Lara’s creative voice has also been featured in publications such as Vogue México, Elle España, and Ocean Drive, and she led a conceptual photography campaign for singer Lana Love, in collaboration with the Times Square Alliance.

Her ability to craft stories through visual metaphors has positioned her as a distinctive and sought-after artist whose work resonates deeply with both collectors and brands. Whether through fine art, editorial, or luxury collaborations, Lara Alcantara Lansberg’s photography invites viewers to pause, reflect, and feel—bridging the intimate and the iconic in every frame.


Artist Statement

The Beautiful Weight of Being
Series March 2025

The Beautiful Weight of Being is a visual meditation on the paradox of stillness in a world built for speed. Through veiled, anonymous figures wrapped in bold fabric, rooted, unmoving, and silent, this series explores the radical act of presence: of staying, of holding, of simply being.

In the first image, the figure clutches a bouquet of balloons—symbols of fleeting joy and celebration—while standing still against the vast openness of sea and sky. The playground nearby hums with nostalgia, childhood, and memory. The contrast is intentional: while the world suggests movement, play, and upward lift, the figure chooses grounding. They don’t perform. They hold space. They resist.

In the second image, the same figure appears at the edge of a jetty, facing the infinite horizon. A suitcase rests beside them, closed, yet full of implication. Are they leaving? Arriving? Remembering? The sea rises and recedes, echoing the eternal rhythm of becoming. This is not exile. It is a ritual. A reckoning. A reverent stillness at the threshold between who we were and who we might be.

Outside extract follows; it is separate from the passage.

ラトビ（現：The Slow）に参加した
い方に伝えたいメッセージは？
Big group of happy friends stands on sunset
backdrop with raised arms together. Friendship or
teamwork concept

The fabric enveloping the figures transcends its physicality; it becomes an emotion, a second skin woven from memory, identity, and transformation. As it blends into the landscape, the fabric mirrors the complexity of our inner worlds—sometimes vibrant, sometimes subdued—reflecting how our personal narratives are interlaced with the environments we inhabit. This interplay emphasizes the emotional resonance of textiles, which, as noted in discussions on textile art, can "evoke emotions, stimulate the senses, and even affect our mental health."

Inspired by Kundera’s The Unbearable Lightness of Being, the series engages the tension between lightness and weight, between the freedom of detachment and the gravity of experience. The works ask: Can we carry our history without being defined by it? Can we remain still and be enough? Can contemplation be a form of movement?

These images are an invitation: to slow down, to listen inward, and to embrace the sacred weight of simply existing.